Start Document

# Finding something that tastes like Five Senses AM Blend in the UK



## optilude (Mar 12, 2011)

Hi,

I'm not a coffee expert, but a bit of an addict and lover of good coffee. When I lived in Western Australia, I used to get my coffee from Five Senses. I had a somewhat unhealthy obsession with their AM Blend (http://www.fivesenses.com.au/shop/coffee/category/blends/am-blend).

Now that I'm back in the UK (London), I haven't been able to find anything that tastes as good. I'm hoping someone will be able to suggest somewhere that I can get something that tastes similar.

Here's what they say about it on the website:



> A.M. is a rich and feisty wake up call. Made with a glorious mix of beans from the mountainous villages of PNG and the mountains of Costa Rica, blended with beans from the Andes in Colombia and Costa Rica, this is a truly international coffee. A feisty coffee indeed, this is not one to miss!


and



> CUPPING NOTES
> 
> With a rich, deep and heavy aroma upfront, followed by a very slight acidity, the AM blend hits the spot at any time of day! This puppy packs a big body and an amazingly smooth mouthfeel. Its buttery finish is similar to that of good quality dark chocolate - spicy, dark and satisfying in the extreme. With subtle hints of savoury flavours and a long-lasting, bittersweet cigar smoke finish, this is the jazz trio of coffees. Deep, dark and rich with a smoky aftertaste.
> 
> ...


Anything come to mind?

Martin


----------



## RolandG (Jul 25, 2010)

Disclaimer - I've never tried the coffees I'm suggesting - suggestions based purely on the calibre of roaster and their website descriptions (so if anyone else has tried these, please comment!):

James' Gourmet Colonel Grumpy's Chapin Blend

http://www.jamesgourmetcoffee.com/product.php?xProd=387&xSec=23

HasBean Breakfast Bomb

http://www.hasbean.co.uk/products/The-Breakfast-Bomb.html

Again, not coffee's I've drunk - sorry! What brew method are you using by the way?


----------



## optilude (Mar 12, 2011)

Hi,

Thanks for the suggestions! Will check them out.

I use an AeroPress and Dualit Burr 75002 grinder. Hardly impressive, I know, but still I think better than what I can buy in most cafes around here.

Martin


----------



## RolandG (Jul 25, 2010)

It's a good combo - I use a dualit for my brewed & filter coffee







London's got some very good coffee shops - varied too in their styles of offering - there's maps below, definitely worth trying a few - the baristas there might be able to give extra pointers towards beans that'll suit









WBC 2010 map

http://www.worldbaristachampionship.com/2010-london-coffee-map.html

UK Google Coffee Map

http://maps.google.com/maps/ms?ie=UTF8&hl=en&msa=0&msid=100504603781333782717.00044d6c0a754e8848d58&ll=51.529812,-0.070016&spn=0.003391,0.008025&z=17

London Coffee App

http://www.thelondoncoffeemap.com/


----------

End Document

> _Given exercise A_
Copy the passage of the coffee forum thread from "HasBean Breakfast Bomb" up to and including "by the way?".

Start Data rows

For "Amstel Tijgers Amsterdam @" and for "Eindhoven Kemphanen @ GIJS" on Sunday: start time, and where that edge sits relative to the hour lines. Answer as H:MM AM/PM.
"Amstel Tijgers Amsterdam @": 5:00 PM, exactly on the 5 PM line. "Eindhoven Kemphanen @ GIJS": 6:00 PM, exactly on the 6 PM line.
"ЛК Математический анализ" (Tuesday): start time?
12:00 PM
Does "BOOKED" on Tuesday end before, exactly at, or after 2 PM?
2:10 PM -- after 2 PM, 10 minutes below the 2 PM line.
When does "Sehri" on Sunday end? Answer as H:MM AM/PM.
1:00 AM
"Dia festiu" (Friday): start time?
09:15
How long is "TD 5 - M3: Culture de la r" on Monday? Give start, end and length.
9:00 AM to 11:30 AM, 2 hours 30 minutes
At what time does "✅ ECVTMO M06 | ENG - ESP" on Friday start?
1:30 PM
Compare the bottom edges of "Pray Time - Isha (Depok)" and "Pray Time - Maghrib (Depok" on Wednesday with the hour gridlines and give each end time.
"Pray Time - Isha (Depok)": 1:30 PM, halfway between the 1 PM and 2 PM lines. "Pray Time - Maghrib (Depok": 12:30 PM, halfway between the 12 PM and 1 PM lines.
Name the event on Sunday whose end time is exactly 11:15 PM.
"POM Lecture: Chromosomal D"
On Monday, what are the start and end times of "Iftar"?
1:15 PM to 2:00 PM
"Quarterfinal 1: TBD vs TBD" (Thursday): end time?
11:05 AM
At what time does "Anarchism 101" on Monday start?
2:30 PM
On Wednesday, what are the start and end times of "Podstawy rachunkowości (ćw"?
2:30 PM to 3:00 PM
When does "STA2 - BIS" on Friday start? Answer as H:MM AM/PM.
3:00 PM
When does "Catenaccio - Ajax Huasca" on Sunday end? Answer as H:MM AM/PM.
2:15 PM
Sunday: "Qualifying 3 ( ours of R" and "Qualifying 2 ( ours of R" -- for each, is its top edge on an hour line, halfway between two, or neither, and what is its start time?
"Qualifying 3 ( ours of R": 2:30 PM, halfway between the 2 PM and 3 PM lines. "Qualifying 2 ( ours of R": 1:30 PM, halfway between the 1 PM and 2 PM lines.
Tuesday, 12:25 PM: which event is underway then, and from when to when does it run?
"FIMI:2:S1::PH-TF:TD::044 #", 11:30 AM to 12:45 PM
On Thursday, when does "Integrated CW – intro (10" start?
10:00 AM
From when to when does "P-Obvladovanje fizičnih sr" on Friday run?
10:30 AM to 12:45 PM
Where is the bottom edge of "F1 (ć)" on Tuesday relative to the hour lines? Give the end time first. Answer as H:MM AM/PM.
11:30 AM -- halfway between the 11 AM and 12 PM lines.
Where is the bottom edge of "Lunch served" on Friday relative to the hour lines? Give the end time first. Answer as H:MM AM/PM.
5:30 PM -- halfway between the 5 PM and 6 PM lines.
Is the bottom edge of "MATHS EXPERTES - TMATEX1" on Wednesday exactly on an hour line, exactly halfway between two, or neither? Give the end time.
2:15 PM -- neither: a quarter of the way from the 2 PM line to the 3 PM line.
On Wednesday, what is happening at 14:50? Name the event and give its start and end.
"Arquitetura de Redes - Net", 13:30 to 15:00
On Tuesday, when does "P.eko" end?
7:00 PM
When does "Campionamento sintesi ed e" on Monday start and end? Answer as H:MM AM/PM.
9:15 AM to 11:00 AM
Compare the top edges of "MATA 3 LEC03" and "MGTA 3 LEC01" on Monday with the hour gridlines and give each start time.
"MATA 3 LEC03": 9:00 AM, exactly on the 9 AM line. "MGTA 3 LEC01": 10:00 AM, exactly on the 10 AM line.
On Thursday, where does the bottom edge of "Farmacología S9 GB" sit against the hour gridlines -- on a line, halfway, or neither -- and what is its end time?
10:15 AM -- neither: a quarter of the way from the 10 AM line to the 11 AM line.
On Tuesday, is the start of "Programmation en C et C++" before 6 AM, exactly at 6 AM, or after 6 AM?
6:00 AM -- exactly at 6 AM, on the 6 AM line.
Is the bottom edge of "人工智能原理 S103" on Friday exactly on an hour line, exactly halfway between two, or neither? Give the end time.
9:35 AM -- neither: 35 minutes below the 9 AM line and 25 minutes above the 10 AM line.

End Data rows

> _Given exercise B_
Turn the lines of the listing from the line with "Compare the top" up to and including the line with "6:00 AM -- exactly at 6 AM, on the 6 AM line." into a JSON list of strings, one string per line. Omit blank lines.

> _Complete answer A_
HasBean Breakfast Bomb

http://www.hasbean.co.uk/products/The-Breakfast-Bomb.html

Again, not coffee's I've drunk - sorry! What brew method are you using by the way?

> _Complete answer B_
[
  "Compare the top edges of \"MATA 3 LEC03\" and \"MGTA 3 LEC01\" on Monday with the hour gridlines and give each start time.",
  "\"MATA 3 LEC03\": 9:00 AM, exactly on the 9 AM line. \"MGTA 3 LEC01\": 10:00 AM, exactly on the 10 AM line.",
  "On Thursday, where does the bottom edge of \"Farmacología S9 GB\" sit against the hour gridlines -- on a line, halfway, or neither -- and what is its end time?",
  "10:15 AM -- neither: a quarter of the way from the 10 AM line to the 11 AM line.",
  "On Tuesday, is the start of \"Programmation en C et C++\" before 6 AM, exactly at 6 AM, or after 6 AM?",
  "6:00 AM -- exactly at 6 AM, on the 6 AM line."
]